[Extracted records Boundary: Start]
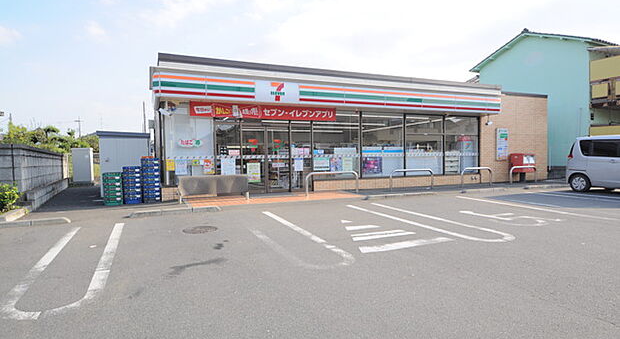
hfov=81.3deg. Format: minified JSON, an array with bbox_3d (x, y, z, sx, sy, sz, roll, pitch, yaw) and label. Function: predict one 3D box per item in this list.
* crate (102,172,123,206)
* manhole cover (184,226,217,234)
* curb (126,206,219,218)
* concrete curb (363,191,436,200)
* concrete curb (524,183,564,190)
[{"bbox_3d":[-4.912,0.474,9.067,0.400,0.800,0.500,-2,3,-24],"label":"crate"},{"bbox_3d":[-1.930,1.071,6.365,0.620,0.030,0.620,-2,3,-24],"label":"manhole cover"},{"bbox_3d":[-2.977,0.935,8.094,1.930,0.100,0.180,-2,3,-24],"label":"curb"},{"bbox_3d":[2.754,0.759,10.693,2.720,0.100,0.160,-2,3,-24],"label":"concrete curb"},{"bbox_3d":[8.630,0.585,13.237,2.370,0.100,0.160,-2,3,-24],"label":"concrete curb"}]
[Extracted records Boundary: End]
-- Task goal --
Copy the material above word for word, including every line of text, and leave out the picture.

-- Output below --
hfov=81.3deg. Format: minified JSON, an array with bbox_3d (x, y, z, sx, sy, sz, roll, pitch, yaw) and label. Function: predict one 3D box per item in this list.
* crate (102,172,123,206)
* manhole cover (184,226,217,234)
* curb (126,206,219,218)
* concrete curb (363,191,436,200)
* concrete curb (524,183,564,190)
[{"bbox_3d":[-4.912,0.474,9.067,0.400,0.800,0.500,-2,3,-24],"label":"crate"},{"bbox_3d":[-1.930,1.071,6.365,0.620,0.030,0.620,-2,3,-24],"label":"manhole cover"},{"bbox_3d":[-2.977,0.935,8.094,1.930,0.100,0.180,-2,3,-24],"label":"curb"},{"bbox_3d":[2.754,0.759,10.693,2.720,0.100,0.160,-2,3,-24],"label":"concrete curb"},{"bbox_3d":[8.630,0.585,13.237,2.370,0.100,0.160,-2,3,-24],"label":"concrete curb"}]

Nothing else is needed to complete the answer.